*** Block opens ***

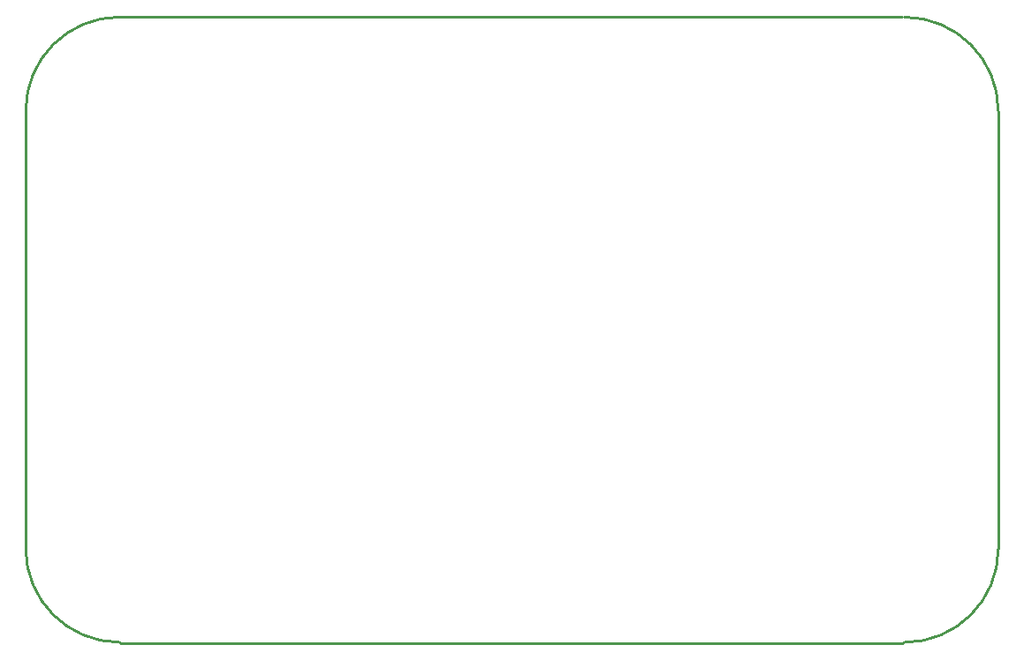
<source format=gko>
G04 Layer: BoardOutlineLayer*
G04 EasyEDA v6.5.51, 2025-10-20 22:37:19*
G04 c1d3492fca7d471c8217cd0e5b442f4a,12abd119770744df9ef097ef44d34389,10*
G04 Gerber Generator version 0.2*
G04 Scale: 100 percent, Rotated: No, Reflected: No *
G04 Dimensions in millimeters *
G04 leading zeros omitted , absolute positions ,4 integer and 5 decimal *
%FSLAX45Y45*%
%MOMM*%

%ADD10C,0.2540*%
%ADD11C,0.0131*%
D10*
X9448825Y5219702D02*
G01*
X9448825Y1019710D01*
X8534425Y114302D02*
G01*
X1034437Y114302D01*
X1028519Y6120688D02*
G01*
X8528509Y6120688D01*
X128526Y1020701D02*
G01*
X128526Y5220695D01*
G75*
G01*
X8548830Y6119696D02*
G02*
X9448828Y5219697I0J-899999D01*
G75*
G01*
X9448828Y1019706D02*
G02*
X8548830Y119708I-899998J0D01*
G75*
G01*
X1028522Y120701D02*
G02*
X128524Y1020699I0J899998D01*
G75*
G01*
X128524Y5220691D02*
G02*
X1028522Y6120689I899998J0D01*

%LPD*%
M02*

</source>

*** Block closes ***
*** Block opens ***

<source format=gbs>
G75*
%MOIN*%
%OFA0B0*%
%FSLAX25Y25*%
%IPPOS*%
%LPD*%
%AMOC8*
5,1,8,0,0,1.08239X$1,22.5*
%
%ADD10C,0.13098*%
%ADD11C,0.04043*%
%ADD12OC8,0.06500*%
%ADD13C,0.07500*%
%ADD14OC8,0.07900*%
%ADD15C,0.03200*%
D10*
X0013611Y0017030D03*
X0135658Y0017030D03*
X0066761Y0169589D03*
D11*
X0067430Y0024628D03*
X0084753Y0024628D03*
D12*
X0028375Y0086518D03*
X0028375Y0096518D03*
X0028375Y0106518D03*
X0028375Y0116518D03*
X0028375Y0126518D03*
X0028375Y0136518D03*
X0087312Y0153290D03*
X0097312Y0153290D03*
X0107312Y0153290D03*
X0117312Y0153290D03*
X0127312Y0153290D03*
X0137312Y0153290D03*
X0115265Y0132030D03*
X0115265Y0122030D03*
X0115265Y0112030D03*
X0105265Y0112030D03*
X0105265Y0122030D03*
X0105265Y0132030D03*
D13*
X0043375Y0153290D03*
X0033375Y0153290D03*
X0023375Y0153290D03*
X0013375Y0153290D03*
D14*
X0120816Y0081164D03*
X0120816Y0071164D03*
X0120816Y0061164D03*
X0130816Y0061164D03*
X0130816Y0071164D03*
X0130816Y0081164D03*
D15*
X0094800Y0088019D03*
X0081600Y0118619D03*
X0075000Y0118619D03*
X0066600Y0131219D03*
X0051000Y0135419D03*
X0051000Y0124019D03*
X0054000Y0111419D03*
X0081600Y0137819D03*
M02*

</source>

*** Block closes ***

## Problem to solve
Search the listing for "source" and show every line where it occurs.

## Completed task
<source format=gko>
</source>
<source format=gbs>
</source>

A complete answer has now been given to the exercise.